Once we had established that none of them could recall all Ten, we re-read them from the book of Exodus and had a good discussion. One woman confidently told me, after the session had ended, that the commandment most often broken was: ‘Don’t work on a Sunday.’ I was, genuinely, puzzled. We had, after all, just read them. But the commandment, ‘Remember the sabbath day to keep it holy’ – God’s desire for every person to set aside time for rest, echoing the divine rest in the story of creation – had  been transformed in her mind into ‘Don’t work on a Sunday’. She told me that she felt guilty doing the ironing and housework on a Sunday, but that this was the only day available to her. A long and interesting conversation about her life ensued.

But, with the benefit of hindsight, I am struck by the way in which the word ‘commandment’ is used. A prohibition, a ‘don’t’, an order. To be fair, if you read the Ten Commandments, they do sound like a series of prohibitions and orders, but only if you read them as a list, and if you forget where they came from and who gave them to whom. The commandments are the beginnings of God’s law for his chosen people. And the law is what binds God to the people in covenant. In other words, God’s law is what cements the relationship between God and the people. The relationship already exists.

I’m saying all of this because when we read of Jesus’ new commandment, this is the way in which we need to think about it. ‘I give you a new commandment,’ says Jesus. ‘Love one another.’

If this is an order, then it is impossible. We cannot be ordered to love. That is not how love works. Love, that warmth of affection, kindness, good will and compassion that exists between people cannot be ordered. It emerges from the quality of the relationship we have. It can only be understood, acknowledged, and lived out.

So, perhaps a better word would be invitation. Jesus gives an invitation, that his disciples might live with the same appreciation of one another as equals, as friends, as he holds for them. Not so much a ‘don’t’ then, as a ‘come and see’, or ‘abide’.

Jesus wants his disciples to understand that he loves them in the way that God loves them. He tells them that they are not servants of a spiritual master, but his friends, gathered to him, called by him, equals with whom he has shared everything that he has heard from the father. For whom he will lay down his life. This is the relationship he wants them to understand.

Once we understand that God loves us, how God loves us, how God, in Christ, walks with us and calls us his friends, then the most natural thing in the world is for us to acknowledge this. We do this in our prayers, when we meet together and declare our faith, when we worship.

We understand that God loves us, we acknowledge this openly in our worship and prayer, but then we are invited by Jesus to live out that love. ‘Love one another,’ he says.
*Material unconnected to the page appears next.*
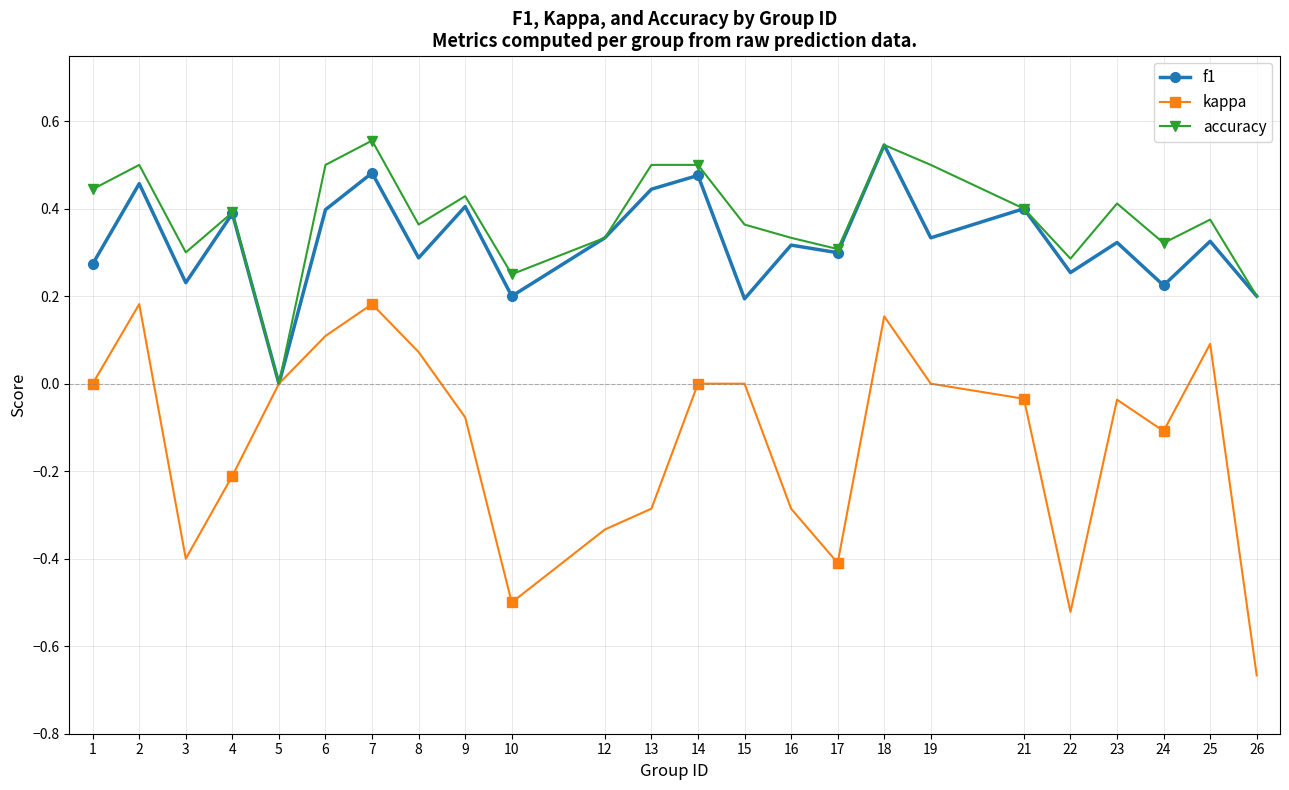

How many values in f1 are above zero?

23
We can only truly live out the love of God in the here and now, in practical action. Go out, says Jesus, and bear fruit that will last. In the diocese of Worcester, we talk of the fruit of the kingdom in terms of love, justice, compassion and freedom: branches of practical responses to faith. Go out and bear fruit. Do it, live it, live out this love.
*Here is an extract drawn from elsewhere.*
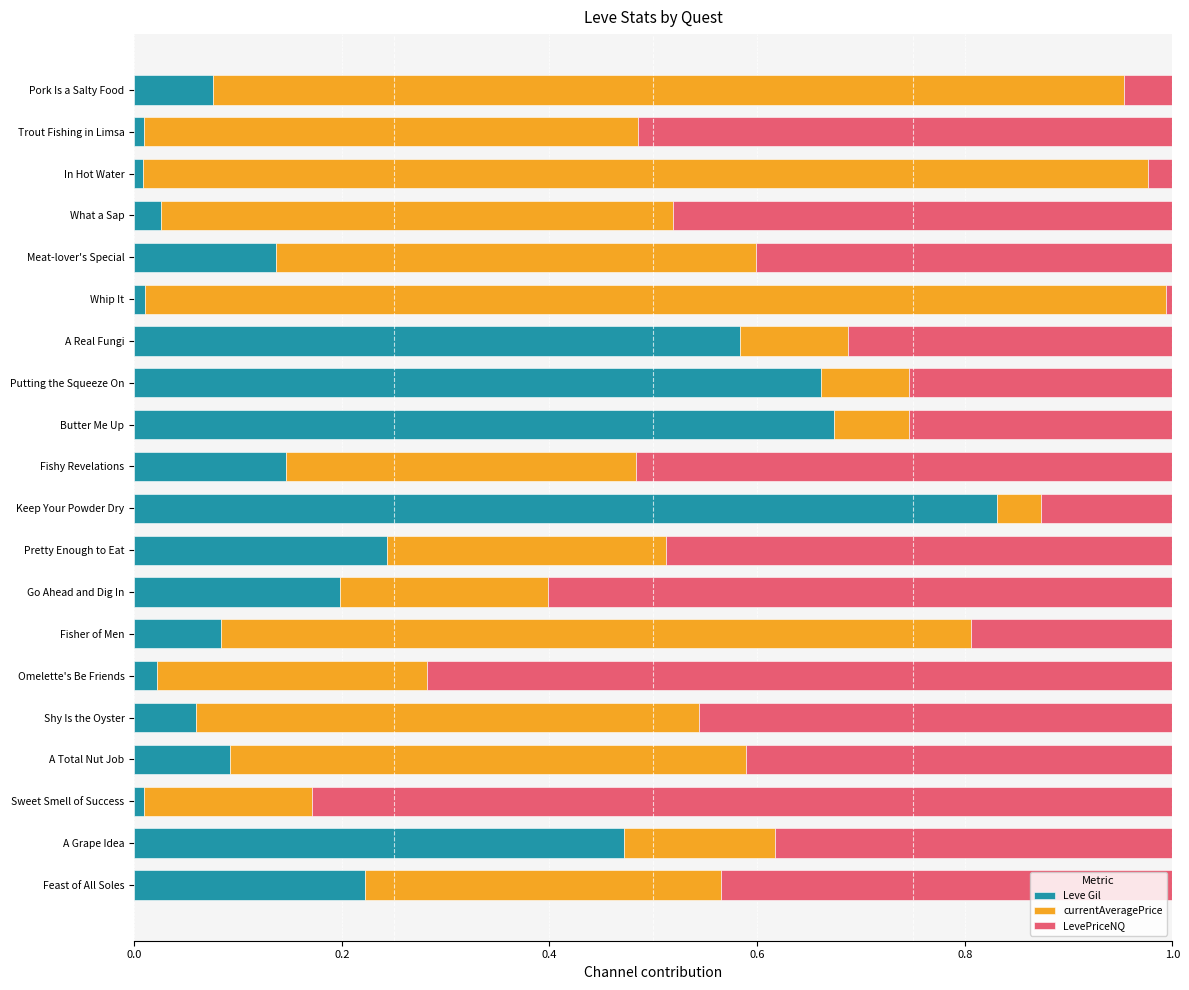

What is the sum of all Leve Gil values?

4.6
Jesus’ commandment to love is not a ‘don’t’ sort of commandment. Much more of an invitation to ‘do’ – to live as people who understand God’s love, who acknowledge it in worship, and who demonstrate that relationship we have with Jesus, day by day.

Questions:

  • Can you describe, to yourself or to someone else, what it means to know that Jesus calls you his friend as well as his disciple?
  • What words or prayers might you offer to give thanks to God for the love in Jesus? Are there hymns or songs you particularly appreciate that put your thanks into words?
  • Give an example of how someone has shown God’s love for you in what they have said or done. It does not have to be something big – sometimes the small stuff is what shows us the greatness of love.
  • How will you try to live out your relationship with God in practical ways? You might like to reflect on the diocesan priorities of love, justice, compassion and freedom, and what those words mean to you and your life.